**Problem details**
Please transcribe the entries below without omitting a single character.

***

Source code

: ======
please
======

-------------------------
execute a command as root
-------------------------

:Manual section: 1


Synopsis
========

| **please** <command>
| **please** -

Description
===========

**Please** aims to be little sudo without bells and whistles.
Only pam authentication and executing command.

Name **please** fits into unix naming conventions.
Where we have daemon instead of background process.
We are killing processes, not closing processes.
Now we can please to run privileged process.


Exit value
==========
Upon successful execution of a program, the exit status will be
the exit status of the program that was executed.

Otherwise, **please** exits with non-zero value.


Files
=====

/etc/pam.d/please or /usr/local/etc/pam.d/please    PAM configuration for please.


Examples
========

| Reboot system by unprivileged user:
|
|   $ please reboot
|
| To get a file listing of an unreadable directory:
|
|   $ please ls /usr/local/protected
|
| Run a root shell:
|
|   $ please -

***

**Exercise output**
Source code

: ======
please
======

-------------------------
execute a command as root
-------------------------

:Manual section: 1


Synopsis
========

| **please** <command>
| **please** -

Description
===========

**Please** aims to be little sudo without bells and whistles.
Only pam authentication and executing command.

Name **please** fits into unix naming conventions.
Where we have daemon instead of background process.
We are killing processes, not closing processes.
Now we can please to run privileged process.


Exit value
==========
Upon successful execution of a program, the exit status will be
the exit status of the program that was executed.

Otherwise, **please** exits with non-zero value.


Files
=====

/etc/pam.d/please or /usr/local/etc/pam.d/please    PAM configuration for please.


Examples
========

| Reboot system by unprivileged user:
|
|   $ please reboot
|
| To get a file listing of an unreadable directory:
|
|   $ please ls /usr/local/protected
|
| Run a root shell:
|
|   $ please -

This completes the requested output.